安心して働ける快適な職場を作りましょう!!
『 医師の働き方改革 』
2019年から時間外労働規制の適用が猶予されていた、医師・建設業・自動車運転業等の5年間の猶予期間が終了します。運送業に関しては、従来から新聞等にしばしば取り上げられてきた話題ですが、これは時間外労働規制とそれに拍車をかける人手不足が、たちまちにして事業者や生活者に影響するからなのでしょう。物流の停滞は事業者にとって影響は深刻です。
では過労死レベルの勤務をこなすことで、日本の医療の質と量を担ってきた医師の場合はどうなのでしょう。医師の時間外労働規制等の働き方改革は、患者等(医療受益者)にマイナスの影響がなければ一般的な話題となりにくい側面を持っています。しかし長年の懸案事項であった医師の長時間労働があり、それに頼るかたちで医療サービスが維持されてきたことは事実です。
労働基準法は取締り法規であり強行法規という性格を持ちます。その第1条には「労働条件は、労働者が人たるに値する生活を営むための必要を充たすべきものでなくてはならない」と記されています。時間外労働は36協定を締結したうえで月45時間・年360時間が上限であり、特別条項を締結して年720時間(法定休日を除く)以内が法に定める原則です。医師は、その業務の特殊性から今後も特例が設けられますが、A水準とよばれる時間外労働960時間(休日含む)が原則です。しかし地域医療はどのように確保するのか、という重要な課題がありB水準・連携B水準が設けられ時間外労働1,860時間(休日含む)が法定内となります。また医師の集中的技能向上のためにC-1・C-2水準があり、これも時間外労働1860時間(休日含む)も法定内となります。A水準以外は指定を受けなければなりませんし、B・連携B水準は2035年までで廃止予定、C水準に関しても将来的に縮減の方針です。
この『医師の働き方改革』では勤務医の時間外総労働時間の上限のみではなく、連続労働時間、労働時間インターバルと代償休息、また若い勤務医死亡で最近問題になった“自己研鑽”は勤務か勤務外かの明確化、宿日直における労働負荷制限、面接指導なども設定されました。この改革の大きな柱は労働基準法が担っており、それを労働安全衛生法、医療法・医師法、介護保険法等々多くの法律がその柱を支えているということになります。
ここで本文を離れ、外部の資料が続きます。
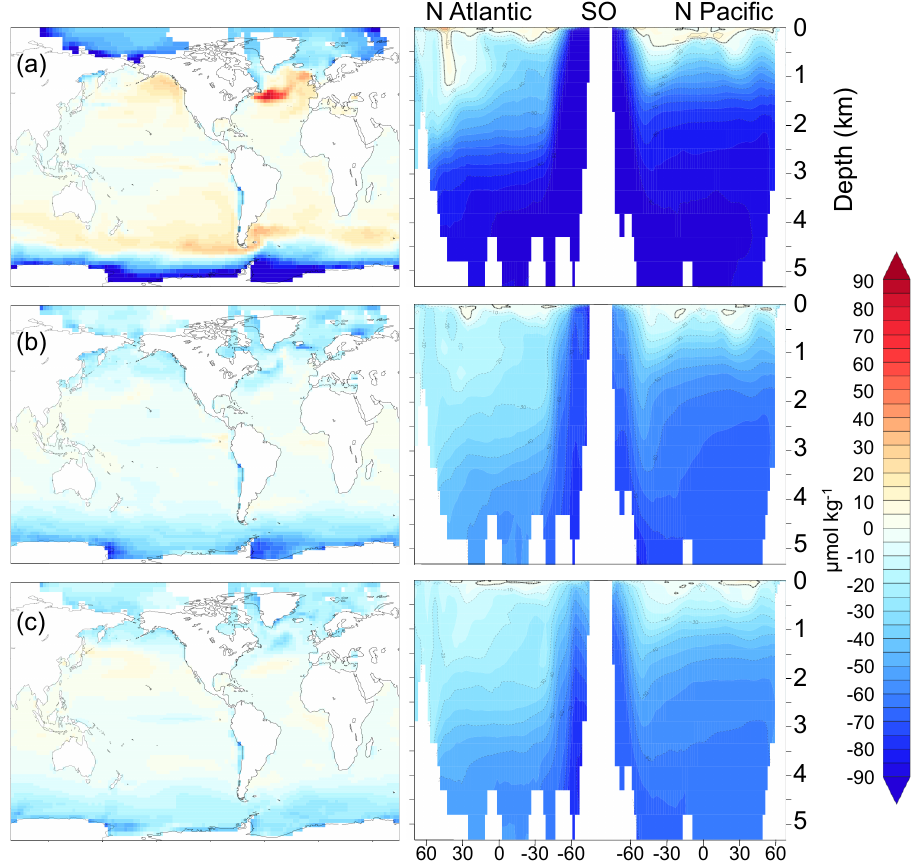
Figure 8. O 2 (µmolkg − 1 ) for simulations (a) cold world; (b) moderate world; (c) hot world (see Sect. 2.2). Depth transects represent the dis North Atlantic (left), Southern Ocean (center), and North Pacific (right).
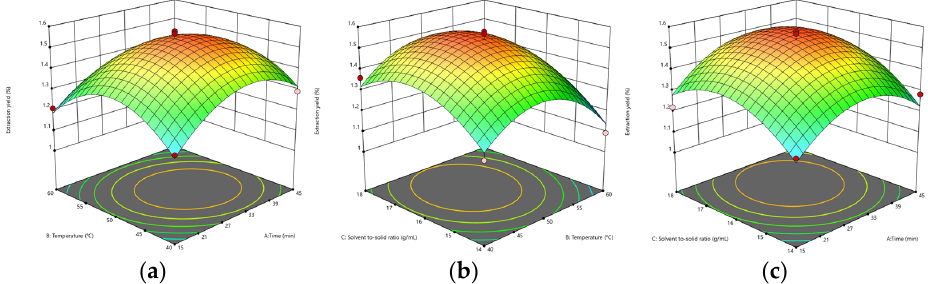
Figure 5. The effect of time and temperature on the yield of UA extraction ( a ), the effect of solid–liquid ratio and temperature on the yield of UA extraction ( b ), and the effect of solid–liquid ratio and time on the yield of UA extraction ( c ).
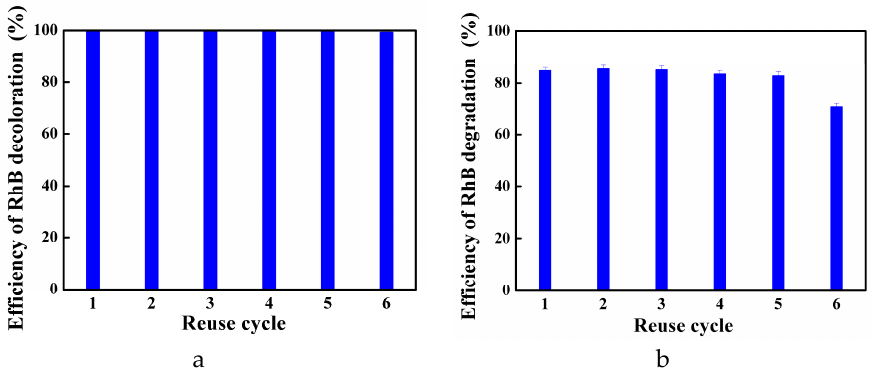
a b Figure 7. Consecutive use of MnO 2 @m ‐ SiO 2 for RhB decoloration ( a ) and degradation ( b ). The Figure 7. Consecutive use of MnO 2 @m-SiO 2 for RhB decoloration ( a ) and degradation ( b ). immersion time of MnO 2 @m ‐ SiO 2 in the solution of RhB was 60 min for each cycle. The immersion time of MnO 2 @m-SiO 2 in the solution of RhB was 60 min for each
では私たちに最も身近なプライマリーケアを担う開業医はどうなのか。開業医は事業主であり労働法に定める労働者ではなく、国の労働時間規制にはそぐわないもので自由であるといえます。しかしながら2018年神奈川県保険協会が実施した調査によると開業医の4分の1が過労死ライン超えで働いておられ、1ヶ月の休日が1日以下の医師が3割という結果を見ると複雑な思いがします。
勤務医の労働時間制限は、地域の病院や診療所等への派遣制限がなされることなど不安に思うことは多々ありますが、私たちの人命を預かるという業務を担っている医師の適正な労働を支援していくことは患者等(医療受益者)の利益につながります。